- _DEINE AUFGABE_
Entnimm dem Textauszug zur Darmkrebsvorsorge den Abschnitt von „Um die Teilnahmerrate“ bis „Krebsvorstufen abgetragen werden.“ und gib ihn wortgetreu wieder.

- _TEXTAUSZUG_
________________________________________

Hunde erschnüffeln Krankheit

Um die Teilnahmerrate an der Darmkrebsvorsorge wirklich deutlich anzuheben, sind daher dringend neue Methoden gefragt. Durch Big Data und die rasanten Fortschritte in der Gentechnik und Molekularbiologie sind eine Reihe neuer Ansätze für die Darmkrebsvorsorge sichtbar geworden. Die wenigsten sind schon wirklich ausgereift. Aber es zeichnet sich bereits jetzt schon ab, dass eine Wende bei der Prävention von Darmkrebs bevorsteht. Dies heißt aber nicht, dass die Koloskopie überflüssig wird. Denn der Erfolg all der neuen nichtinvasiven Methoden, die gegenwärtig in der Entwicklung sind, fußt darauf, dass positive Befunde anschließend durch die Darmspiegelung abgeklärt und erkannte Krebsvorstufen abgetragen werden.

________________________________________

- _AUFGELISTETE ZEILEN_
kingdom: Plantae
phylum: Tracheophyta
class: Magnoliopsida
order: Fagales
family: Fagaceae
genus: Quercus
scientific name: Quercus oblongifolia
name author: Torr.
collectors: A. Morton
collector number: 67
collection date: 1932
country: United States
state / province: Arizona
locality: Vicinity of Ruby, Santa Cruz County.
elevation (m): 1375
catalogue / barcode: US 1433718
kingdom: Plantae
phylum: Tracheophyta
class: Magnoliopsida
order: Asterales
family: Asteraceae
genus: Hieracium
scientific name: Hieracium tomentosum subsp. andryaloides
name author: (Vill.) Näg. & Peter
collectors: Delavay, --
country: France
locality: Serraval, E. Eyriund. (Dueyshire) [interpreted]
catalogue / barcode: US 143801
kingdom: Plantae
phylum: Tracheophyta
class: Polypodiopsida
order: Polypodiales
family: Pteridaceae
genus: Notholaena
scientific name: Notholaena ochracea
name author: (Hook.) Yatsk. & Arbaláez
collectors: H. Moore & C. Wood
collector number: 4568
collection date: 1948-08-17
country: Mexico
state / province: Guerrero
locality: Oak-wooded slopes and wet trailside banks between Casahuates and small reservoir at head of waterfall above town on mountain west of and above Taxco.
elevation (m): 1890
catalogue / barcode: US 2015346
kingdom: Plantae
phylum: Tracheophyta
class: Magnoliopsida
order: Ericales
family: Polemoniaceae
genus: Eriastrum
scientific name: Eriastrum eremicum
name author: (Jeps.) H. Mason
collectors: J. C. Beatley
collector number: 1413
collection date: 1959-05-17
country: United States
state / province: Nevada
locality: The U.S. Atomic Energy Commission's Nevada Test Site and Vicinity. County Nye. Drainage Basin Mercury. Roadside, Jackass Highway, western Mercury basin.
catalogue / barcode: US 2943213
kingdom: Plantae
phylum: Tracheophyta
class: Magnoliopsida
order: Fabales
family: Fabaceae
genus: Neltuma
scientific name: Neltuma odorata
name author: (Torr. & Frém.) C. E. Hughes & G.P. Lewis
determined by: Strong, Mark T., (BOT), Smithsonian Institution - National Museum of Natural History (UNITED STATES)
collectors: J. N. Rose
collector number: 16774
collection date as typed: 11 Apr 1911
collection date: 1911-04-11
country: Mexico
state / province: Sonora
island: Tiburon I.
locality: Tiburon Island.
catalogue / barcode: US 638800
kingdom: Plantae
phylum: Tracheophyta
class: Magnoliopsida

________________________________________

- _ERWARTETE ANTWORT_
Um die Teilnahmerrate an der Darmkrebsvorsorge wirklich deutlich anzuheben, sind daher dringend neue Methoden gefragt. Durch Big Data und die rasanten Fortschritte in der Gentechnik und Molekularbiologie sind eine Reihe neuer Ansätze für die Darmkrebsvorsorge sichtbar geworden. Die wenigsten sind schon wirklich ausgereift. Aber es zeichnet sich bereits jetzt schon ab, dass eine Wende bei der Prävention von Darmkrebs bevorsteht. Dies heißt aber nicht, dass die Koloskopie überflüssig wird. Denn der Erfolg all der neuen nichtinvasiven Methoden, die gegenwärtig in der Entwicklung sind, fußt darauf, dass positive Befunde anschließend durch die Darmspiegelung abgeklärt und erkannte Krebsvorstufen abgetragen werden.